Directions for this task:
Write the entries out in full, matching them exactly.

Data to examine:
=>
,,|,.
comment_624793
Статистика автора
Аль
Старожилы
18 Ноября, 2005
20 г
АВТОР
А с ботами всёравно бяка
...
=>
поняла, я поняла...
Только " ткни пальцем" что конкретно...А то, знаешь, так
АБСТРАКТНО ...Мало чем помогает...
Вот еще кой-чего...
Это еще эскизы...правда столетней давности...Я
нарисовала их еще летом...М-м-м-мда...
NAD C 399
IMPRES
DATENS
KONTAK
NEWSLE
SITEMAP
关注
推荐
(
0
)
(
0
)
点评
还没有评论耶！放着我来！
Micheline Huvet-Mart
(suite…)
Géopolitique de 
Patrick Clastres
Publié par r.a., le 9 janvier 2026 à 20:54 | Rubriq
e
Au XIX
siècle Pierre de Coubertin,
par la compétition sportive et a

Output:
=>
,,|,.
comment_624793
Статистика автора
Аль
Старожилы
18 Ноября, 2005
20 г
АВТОР
А с ботами всёравно бяка
...
=>
поняла, я поняла...
Только " ткни пальцем" что конкретно...А то, знаешь, так
АБСТРАКТНО ...Мало чем помогает...
Вот еще кой-чего...
Это еще эскизы...правда столетней давности...Я
нарисовала их еще летом...М-м-м-мда...
NAD C 399
IMPRES
DATENS
KONTAK
NEWSLE
SITEMAP
关注
推荐
(
0
)
(
0
)
点评
还没有评论耶！放着我来！
Micheline Huvet-Mart
(suite…)
Géopolitique de 
Patrick Clastres
Publié par r.a., le 9 janvier 2026 à 20:54 | Rubriq
e
Au XIX
siècle Pierre de Coubertin,
par la compétition sportive et a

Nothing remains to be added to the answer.